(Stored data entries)
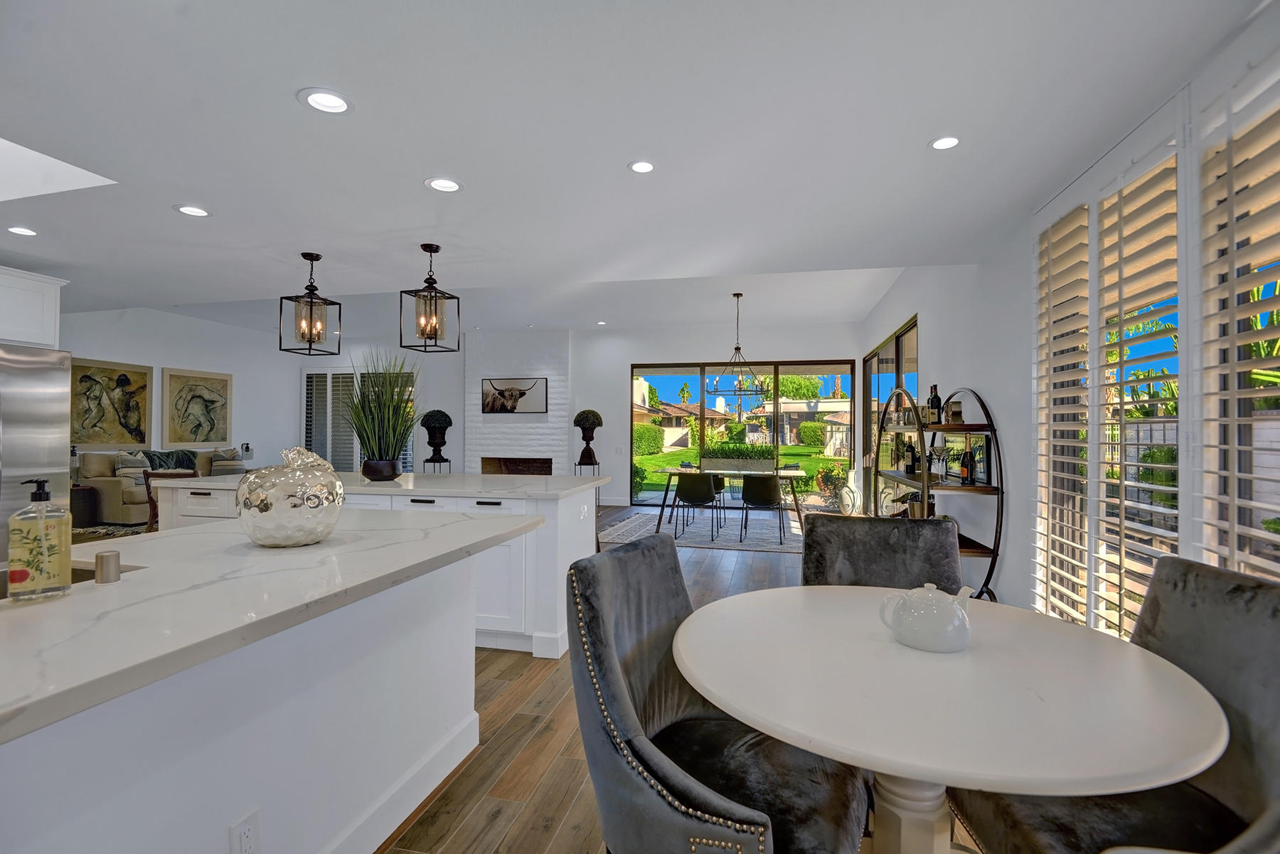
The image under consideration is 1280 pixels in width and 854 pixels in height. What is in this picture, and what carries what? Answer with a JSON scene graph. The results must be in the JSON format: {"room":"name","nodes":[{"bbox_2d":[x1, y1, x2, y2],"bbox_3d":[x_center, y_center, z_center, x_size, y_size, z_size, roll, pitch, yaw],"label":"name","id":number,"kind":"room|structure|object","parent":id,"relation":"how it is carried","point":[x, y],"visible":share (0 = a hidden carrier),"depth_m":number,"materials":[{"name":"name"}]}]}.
{"room":"dining room","nodes":[
{"label":"dining room","id":0,"kind":"room"},
{"bbox_2d":[59,305,300,475],"bbox_3d":[-7.210,-0.237,7.651,0.177,3.050,7.717,0,0,12],"label":"left wall","id":1,"kind":"structure","parent":0,"point":[158,367],"depth_m":9.46,"materials":[{"name":"white paint"}]},
{"bbox_2d":[0,264,66,348],"bbox_3d":[-4.635,-0.814,4.030,0.637,0.546,0.980,0,0,12],"label":"upper cabinet","id":2,"kind":"object","parent":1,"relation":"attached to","point":[51,327],"visible":0.94,"depth_m":4.26,"materials":[{"name":"white paint"}]},
{"bbox_2d":[68,356,154,447],"bbox_3d":[-7.188,-0.304,8.153,0.041,1.162,1.250,0,0,12],"label":"painting","id":3,"kind":"object","parent":1,"relation":"attached to","point":[144,436],"visible":0.94,"depth_m":8.16},
{"bbox_2d":[160,366,232,446],"bbox_3d":[-6.903,-0.302,9.488,0.039,1.159,1.200,0,0,12],"label":"framed picture","id":4,"kind":"object","parent":1,"relation":"attached to","point":[191,399],"visible":1,"depth_m":9.40},
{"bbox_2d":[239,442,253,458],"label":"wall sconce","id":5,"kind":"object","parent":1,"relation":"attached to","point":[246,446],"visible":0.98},
{"bbox_2d":[76,501,989,853],"bbox_3d":[-1.993,1.336,4.457,9.722,0.102,12.570,0,0,12],"label":"floor","id":6,"kind":"structure","parent":0,"point":[504,675],"depth_m":2.35,"materials":[{"name":"brown wood"}]},
{"bbox_2d":[0,343,71,556],"bbox_3d":[-4.394,0.380,3.826,0.875,1.828,0.886,0,0,12],"label":"refrigerator","id":7,"kind":"object","parent":6,"relation":"on","point":[31,369],"visible":0.63,"depth_m":3.96,"materials":[{"name":"silver metal"}]},
{"bbox_2d":[68,484,99,525],"bbox_3d":[-7.100,1.007,7.507,0.524,0.495,0.506,0,0,12],"label":"side table","id":8,"kind":"object","parent":6,"relation":"on","point":[91,509],"visible":0.53,"depth_m":7.46,"materials":[{"name":"brown wood"}]},
{"bbox_2d":[68,521,149,540],"bbox_3d":[-6.004,1.269,7.949,2.422,0.012,2.509,0,0,12],"label":"living room rug","id":9,"kind":"object","parent":6,"relation":"on","point":[111,534],"visible":0.21,"depth_m":7.36,"materials":[{"name":"carpet"}]},
{"bbox_2d":[79,448,245,524],"bbox_3d":[-6.486,0.789,8.661,0.992,0.954,2.136,0,0,12],"label":"sofa","id":10,"kind":"object","parent":6,"relation":"on","point":[109,491],"visible":0.37,"depth_m":7.77,"materials":[{"name":"beige fabric"}]},
{"bbox_2d":[113,450,152,490],"bbox_3d":[-6.751,0.572,8.091,0.240,0.494,0.481,0,0,12],"label":"throw pillow","id":11,"kind":"object","parent":10,"relation":"on","point":[136,464],"visible":0.65,"depth_m":8.00,"materials":[{"name":"grey fabric"}]},
{"bbox_2d":[142,448,199,471],"bbox_3d":[-6.724,0.565,8.607,0.387,0.473,0.691,0,0,12],"label":"throw blanket","id":12,"kind":"object","parent":10,"relation":"on","point":[178,459],"visible":0.56,"depth_m":8.56,"materials":[{"name":"fabric"}]},
{"bbox_2d":[207,446,246,474],"bbox_3d":[-6.275,0.551,9.217,0.250,0.463,0.480,0,0,12],"label":"throw pillow","id":13,"kind":"object","parent":10,"relation":"on","point":[229,466],"visible":0.78,"depth_m":9.12,"materials":[{"name":"grey fabric"}]},
{"bbox_2d":[141,468,196,530],"bbox_3d":[-4.371,0.852,5.817,0.549,0.877,0.540,0,0,12],"label":"wooden chair","id":14,"kind":"object","parent":6,"relation":"on","point":[148,491],"visible":0.23,"depth_m":5.64,"materials":[{"name":"brown wood"}]},
{"bbox_2d":[0,529,505,853],"bbox_3d":[-1.309,0.825,1.072,1.153,0.913,3.115,0,0,12],"label":"kitchen island","id":15,"kind":"object","parent":6,"relation":"on","point":[289,693],"visible":0.82,"depth_m":1.41,"materials":[{"name":"white paint"}]},
{"bbox_2d":[228,807,261,853],"bbox_3d":[-0.875,0.929,1.342,0.009,0.118,0.069,0,0,12],"label":"electrical outlet","id":16,"kind":"object","parent":15,"relation":"attached to","point":[246,835],"visible":0.99,"depth_m":1.34,"materials":[{"name":"white plastic"}]},
{"bbox_2d":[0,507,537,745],"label":"island countertop","id":17,"kind":"structure","parent":15,"relation":"on","point":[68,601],"depth_m":1.28,"materials":[{"name":"white stone"}]},
{"bbox_2d":[7,477,71,602],"bbox_3d":[-1.238,0.233,1.248,0.096,0.245,0.072,1,-1,-31],"label":"soap bottle","id":18,"kind":"object","parent":17,"relation":"on","point":[33,564],"visible":1,"depth_m":1.23,"materials":[{"name":"clear plastic"}]},
{"bbox_2d":[0,561,141,599],"bbox_3d":[-1.525,0.470,1.262,0.461,0.203,0.718,0,0,12],"label":"sink","id":19,"kind":"object","parent":17,"relation":"in","point":[76,576],"visible":0.08,"depth_m":1.56,"materials":[{"name":"silver metal"}]},
{"bbox_2d":[93,549,121,584],"bbox_3d":[-1.230,0.322,1.398,0.046,0.065,0.047,0,0,12],"label":"air gap cap","id":20,"kind":"object","parent":17,"relation":"on","point":[106,556],"visible":1,"depth_m":1.38,"materials":[{"name":"silver metal"}]},
{"bbox_2d":[236,445,344,546],"bbox_3d":[-1.052,0.211,1.834,0.307,0.296,0.306,0,0,-2],"label":"decorative vase","id":21,"kind":"object","parent":17,"relation":"on","point":[279,541],"visible":1,"depth_m":1.74,"materials":[{"name":"silver ceramic"}]},
{"bbox_2d":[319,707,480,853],"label":"baseboard","id":22,"kind":"structure","parent":15,"relation":"attached to","point":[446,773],"depth_m":2.00,"materials":[{"name":"white paint"}]},
{"bbox_2d":[145,474,604,658],"bbox_3d":[-1.737,0.830,4.131,2.882,0.926,1.184,0,0,12],"label":"kitchen island","id":23,"kind":"object","parent":6,"relation":"on","point":[567,561],"visible":0.36,"depth_m":3.54,"materials":[{"name":"white paint"}]},
{"bbox_2d":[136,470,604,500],"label":"island countertop","id":24,"kind":"structure","parent":23,"relation":"on","point":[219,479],"depth_m":3.72,"materials":[{"name":"white stone"}]},
{"bbox_2d":[345,349,420,480],"bbox_3d":[-1.781,-0.106,4.229,0.769,0.931,0.746,0,0,12],"label":"potted plant","id":25,"kind":"object","parent":23,"relation":"on","point":[394,451],"visible":0.98,"depth_m":4.13,"materials":[{"name":"green plant"}]},
{"bbox_2d":[423,456,451,472],"bbox_3d":[-3.337,0.910,9.924,0.398,0.763,0.400,0,0,12],"label":"plant stand","id":26,"kind":"object","parent":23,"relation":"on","point":[449,461],"visible":0.43,"depth_m":9.85,"materials":[{"name":"black metal"}]},
{"bbox_2d":[418,408,453,464],"bbox_3d":[-3.279,0.174,9.768,0.504,0.899,0.507,0,0,12],"label":"topiary","id":27,"kind":"object","parent":26,"relation":"on","point":[449,422],"visible":1,"depth_m":9.64,"materials":[{"name":"black"}]},
{"bbox_2d":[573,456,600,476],"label":"plant stand","id":28,"kind":"object","parent":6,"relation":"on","point":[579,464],"visible":0.43,"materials":[{"name":"black metal"}]},
{"bbox_2d":[572,409,604,464],"bbox_3d":[-0.832,0.155,9.672,0.453,0.857,0.452,0,0,12],"label":"topiary","id":29,"kind":"object","parent":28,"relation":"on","point":[579,422],"visible":1,"depth_m":9.57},
{"bbox_2d":[602,507,804,552],"bbox_3d":[1.054,1.302,7.824,2.899,0.012,2.601,0,0,12],"label":"area rug","id":30,"kind":"object","parent":6,"relation":"on","point":[760,544],"visible":0.75,"depth_m":7.45,"materials":[{"name":"grey carpet"}]},
{"bbox_2d":[673,473,724,542],"bbox_3d":[0.687,0.907,7.095,0.519,0.778,0.524,0,0,12],"label":"dining chair","id":31,"kind":"object","parent":30,"relation":"on","point":[690,489],"visible":0.99,"depth_m":6.91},
{"bbox_2d":[652,465,809,540],"bbox_3d":[1.099,0.925,7.457,1.804,0.734,0.976,0,0,12],"label":"dining table","id":32,"kind":"object","parent":30,"relation":"on","point":[717,471],"visible":0.79,"depth_m":7.18,"materials":[{"name":"wood"}]},
{"bbox_2d":[698,443,776,471],"bbox_3d":[1.240,0.399,7.625,1.095,0.336,0.280,0,0,12],"label":"planter","id":33,"kind":"object","parent":32,"relation":"on","point":[707,451],"visible":0.97,"depth_m":7.53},
{"bbox_2d":[739,474,785,542],"bbox_3d":[1.395,0.909,6.961,0.517,0.778,0.523,0,0,12],"label":"dining chair","id":34,"kind":"object","parent":30,"relation":"on","point":[765,501],"visible":0.99,"depth_m":6.78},
{"bbox_2d":[569,534,867,853],"bbox_3d":[0.179,0.811,1.457,0.689,0.966,0.598,0,-1,33],"label":"dining chair","id":35,"kind":"object","parent":6,"relation":"on","point":[609,753],"visible":0.93,"depth_m":1.37,"materials":[{"name":"grey fabric"}]},
{"bbox_2d":[839,467,861,515],"bbox_3d":[3.035,0.980,8.677,0.333,0.706,0.336,0,0,12],"label":"floor vase","id":36,"kind":"object","parent":6,"relation":"on","point":[848,499],"visible":0.89,"depth_m":8.57,"materials":[{"name":"white ceramic"}]},
{"bbox_2d":[800,514,962,590],"bbox_3d":[0.808,0.808,1.992,0.564,0.966,0.659,0,0,12],"label":"dining chair","id":37,"kind":"object","parent":6,"relation":"on","point":[838,536],"visible":0.37,"depth_m":2.16,"materials":[{"name":"grey fabric"}]},
{"bbox_2d":[872,386,1005,598],"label":"shelf unit","id":38,"kind":"object","parent":6,"relation":"on","point":[973,551],"visible":0.65,"depth_m":3.91,"materials":[{"name":"black metal"}]},
{"bbox_2d":[902,436,916,475],"bbox_3d":[2.162,0.233,4.845,0.079,0.295,0.080,0,0,0],"label":"wine bottle","id":39,"kind":"object","parent":38,"relation":"on","point":[907,469],"visible":0.97,"depth_m":4.82,"materials":[{"name":"black glass"}]},
{"bbox_2d":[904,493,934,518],"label":"ice bucket","id":40,"kind":"object","parent":38,"relation":"on","point":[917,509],"visible":0.47,"depth_m":4.59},
{"bbox_2d":[927,384,942,423],"bbox_3d":[2.154,-0.157,4.424,0.081,0.304,0.080,0,0,12],"label":"wine bottle","id":41,"kind":"object","parent":38,"relation":"on","point":[935,404],"visible":0.89,"depth_m":4.40,"materials":[{"name":"glass"}]},
{"bbox_2d":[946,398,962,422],"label":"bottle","id":42,"kind":"object","parent":38,"relation":"on","point":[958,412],"visible":0.93,"depth_m":4.17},
{"bbox_2d":[960,443,974,483],"bbox_3d":[2.166,0.240,3.997,0.077,0.279,0.079,0,0,12],"label":"wine bottle","id":43,"kind":"object","parent":38,"relation":"on","point":[963,469],"visible":0.99,"depth_m":3.97,"materials":[{"name":"glass"}]},
{"bbox_2d":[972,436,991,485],"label":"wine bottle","id":44,"kind":"object","parent":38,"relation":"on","point":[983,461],"visible":0.74,"depth_m":3.91,"materials":[{"name":"black glass"}]},
{"bbox_2d":[670,583,1230,853],"bbox_3d":[0.624,0.899,1.446,1.130,0.754,1.154,0,0,12],"label":"dining table","id":45,"kind":"object","parent":6,"relation":"on","point":[823,750],"visible":0.97,"depth_m":1.20,"materials":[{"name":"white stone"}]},
{"bbox_2d":[878,581,977,652],"bbox_3d":[0.699,0.454,1.471,0.192,0.148,0.166,0,0,-8],"label":"teapot","id":46,"kind":"object","parent":45,"relation":"on","point":[910,628],"visible":0.99,"depth_m":1.42,"materials":[{"name":"white ceramic"}]},
{"bbox_2d":[949,555,1279,853],"bbox_3d":[1.079,0.808,1.309,0.664,0.957,0.551,0,0,0],"label":"dining chair","id":47,"kind":"object","parent":6,"relation":"on","point":[1273,668],"visible":0.67,"depth_m":1.28,"materials":[{"name":"grey fabric"}]},
{"bbox_2d":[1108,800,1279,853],"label":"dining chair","id":48,"kind":"object","parent":6,"relation":"on","point":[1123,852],"visible":0.92,"depth_m":0.80,"materials":[{"name":"grey fabric"}]},
{"bbox_2d":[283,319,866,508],"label":"back wall","id":49,"kind":"structure","parent":0,"point":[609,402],"depth_m":10.31,"materials":[{"name":"white paint"}]},
{"bbox_2d":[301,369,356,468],"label":"shuttered window","id":50,"kind":"structure","parent":49,"relation":"in","point":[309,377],"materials":[{"name":"white"}]},
{"bbox_2d":[464,328,571,477],"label":"fireplace wall","id":51,"kind":"object","parent":49,"relation":"attached to","point":[540,357],"visible":0.7,"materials":[{"name":"white brick"}]},
{"bbox_2d":[481,376,548,414],"bbox_3d":[-2.115,-0.521,10.230,1.177,0.613,0.032,0,0,12],"label":"picture","id":52,"kind":"object","parent":51,"relation":"attached to","point":[514,402],"visible":1,"depth_m":10.21},
{"bbox_2d":[479,456,551,475],"bbox_3d":[-2.140,0.831,10.769,1.348,0.535,0.469,0,0,12],"label":"fireplace","id":53,"kind":"object","parent":51,"relation":"in","point":[540,464],"visible":0.65,"depth_m":10.84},
{"bbox_2d":[628,359,858,506],"bbox_3d":[1.657,0.123,10.122,3.718,2.383,0.107,0,0,12],"label":"sliding glass door","id":54,"kind":"structure","parent":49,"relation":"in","point":[660,372],"depth_m":10.06,"materials":[{"name":"glass"}]},
{"bbox_2d":[1,0,1268,335],"bbox_3d":[-2.359,-1.283,3.287,9.313,0.182,10.047,0,0,12],"label":"ceiling","id":55,"kind":"structure","parent":0,"point":[158,220],"depth_m":2.47,"materials":[{"name":"white paint"}]},
{"bbox_2d":[6,226,37,236],"bbox_3d":[-3.726,-1.176,3.638,0.168,0.008,0.167,0,0,12],"label":"recessed light","id":56,"kind":"object","parent":55,"relation":"in","point":[18,230],"visible":0.98,"depth_m":3.64,"materials":[{"name":"white"}]},
{"bbox_2d":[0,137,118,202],"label":"skylight","id":57,"kind":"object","parent":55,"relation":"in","point":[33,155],"visible":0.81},
{"bbox_2d":[174,203,211,217],"bbox_3d":[-2.439,-1.180,3.302,0.180,0.008,0.180,0,0,12],"label":"recessed light","id":58,"kind":"object","parent":55,"relation":"in","point":[188,210],"visible":0.99,"depth_m":3.30,"materials":[{"name":"white"}]},
{"bbox_2d":[278,252,342,355],"bbox_3d":[-2.253,-0.838,4.147,0.262,0.677,0.266,0,-1,25],"label":"pendant light","id":59,"kind":"object","parent":55,"relation":"hanging from","point":[304,254],"visible":1,"depth_m":4.12,"materials":[{"name":"metal"}]},
{"bbox_2d":[297,88,353,114],"bbox_3d":[-1.133,-1.174,2.188,0.183,0.009,0.183,0,0,12],"label":"recessed light","id":60,"kind":"object","parent":55,"relation":"in","point":[339,105],"visible":0.99,"depth_m":2.18,"materials":[{"name":"white"}]},
{"bbox_2d":[399,243,460,352],"bbox_3d":[-1.363,-0.833,3.948,0.258,0.679,0.264,0,0,12],"label":"pendant light","id":61,"kind":"object","parent":55,"relation":"hanging from","point":[451,297],"visible":1,"depth_m":3.92,"materials":[{"name":"metal"}]},
{"bbox_2d":[423,176,462,192],"bbox_3d":[-0.955,-1.176,2.946,0.182,0.008,0.182,0,0,12],"label":"recessed light","id":62,"kind":"object","parent":55,"relation":"in","point":[444,185],"visible":0.99,"depth_m":2.94,"materials":[{"name":"white"}]},
{"bbox_2d":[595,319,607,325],"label":"recessed light","id":63,"kind":"object","parent":55,"relation":"in","point":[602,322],"visible":0.99,"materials":[{"name":"white"}]},
{"bbox_2d":[627,159,656,173],"bbox_3d":[0.014,-1.166,2.714,0.155,0.008,0.156,0,0,12],"label":"recessed light","id":64,"kind":"object","parent":55,"relation":"in","point":[642,168],"visible":0.99,"depth_m":2.71,"materials":[{"name":"white"}]},
{"bbox_2d":[707,292,768,399],"bbox_3d":[1.193,-0.981,7.355,0.711,1.259,0.707,0,0,12],"label":"chandelier","id":65,"kind":"object","parent":55,"relation":"hanging from","point":[737,347],"visible":1,"depth_m":7.32,"materials":[{"name":"metal"}]},
{"bbox_2d":[928,135,962,150],"bbox_3d":[1.262,-1.169,2.489,0.154,0.008,0.155,0,0,12],"label":"recessed light","id":66,"kind":"object","parent":55,"relation":"in","point":[948,143],"visible":0.99,"depth_m":2.49,"materials":[{"name":"white"}]},
{"bbox_2d":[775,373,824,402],"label":"tree","id":67,"kind":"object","parent":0,"point":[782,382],"visible":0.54,"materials":[{"name":"green plant"}]},
{"bbox_2d":[857,1,1279,626],"bbox_3d":[2.218,-0.121,3.513,0.217,2.815,10.322,0,0,12],"label":"right wall","id":68,"kind":"structure","parent":0,"point":[976,367],"depth_m":3.77,"materials":[{"name":"white paint"}]},
{"bbox_2d":[861,315,918,514],"bbox_3d":[3.064,0.111,7.457,0.110,2.409,3.357,0,0,12],"label":"sliding glass door","id":69,"kind":"structure","parent":68,"relation":"in","point":[910,329],"depth_m":7.63,"materials":[{"name":"brown glass"}]},
{"bbox_2d":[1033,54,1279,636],"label":"shuttered window","id":70,"kind":"structure","parent":68,"relation":"in","point":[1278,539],"depth_m":2.16,"materials":[{"name":"white wood"}]},
{"bbox_2d":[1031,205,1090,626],"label":"plantation shutter","id":71,"kind":"object","parent":70,"relation":"attached to","point":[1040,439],"visible":0.76,"depth_m":2.87,"materials":[{"name":"white wood"}]},
{"bbox_2d":[1090,150,1179,633],"bbox_3d":[1.970,-0.022,2.620,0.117,2.137,1.065,0,0,12],"label":"plantation shutter","id":72,"kind":"object","parent":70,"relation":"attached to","point":[1170,511],"visible":0.77,"depth_m":2.50,"materials":[{"name":"white wood"}]},
{"bbox_2d":[1192,76,1279,580],"bbox_3d":[1.722,-0.037,1.549,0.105,1.974,0.889,0,0,12],"label":"plantation shutter","id":73,"kind":"object","parent":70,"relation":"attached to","point":[1236,474],"visible":0.93,"depth_m":1.79,"materials":[{"name":"white wood"}]},
{"bbox_2d":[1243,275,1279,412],"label":"palm plant","id":74,"kind":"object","parent":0,"point":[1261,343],"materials":[{"name":"green plant"}]},
{"label":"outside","id":75,"kind":"structure","parent":0,"visible":0},
{"bbox_2d":[635,374,728,449],"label":"house","id":76,"kind":"structure","parent":75,"point":[667,441],"materials":[{"name":"beige paint"}]},
{"bbox_2d":[631,440,846,495],"label":"lawn","id":77,"kind":"structure","parent":75,"point":[792,449],"materials":[{"name":"green plant"}]},
{"bbox_2d":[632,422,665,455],"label":"hedge","id":78,"kind":"object","parent":77,"relation":"on","point":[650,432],"visible":0.62,"materials":[{"name":"green plant"}]},
{"bbox_2d":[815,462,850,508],"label":"shrub","id":79,"kind":"object","parent":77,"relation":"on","point":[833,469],"visible":0.72,"depth_m":10.36,"materials":[{"name":"green plant"}]},
{"bbox_2d":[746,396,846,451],"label":"house","id":80,"kind":"structure","parent":75,"point":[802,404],"materials":[{"name":"paint"}]}
]}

**Instructions to follow**: Working through the records above, copy each line in which "ceramic" is found.

**Answer to this exercise**:
{"bbox_2d":[236,445,344,546],"bbox_3d":[-1.052,0.211,1.834,0.307,0.296,0.306,0,0,-2],"label":"decorative vase","id":21,"kind":"object","parent":17,"relation":"on","point":[279,541],"visible":1,"depth_m":1.74,"materials":[{"name":"silver ceramic"}]},
{"bbox_2d":[839,467,861,515],"bbox_3d":[3.035,0.980,8.677,0.333,0.706,0.336,0,0,12],"label":"floor vase","id":36,"kind":"object","parent":6,"relation":"on","point":[848,499],"visible":0.89,"depth_m":8.57,"materials":[{"name":"white ceramic"}]},
{"bbox_2d":[878,581,977,652],"bbox_3d":[0.699,0.454,1.471,0.192,0.148,0.166,0,0,-8],"label":"teapot","id":46,"kind":"object","parent":45,"relation":"on","point":[910,628],"visible":0.99,"depth_m":1.42,"materials":[{"name":"white ceramic"}]},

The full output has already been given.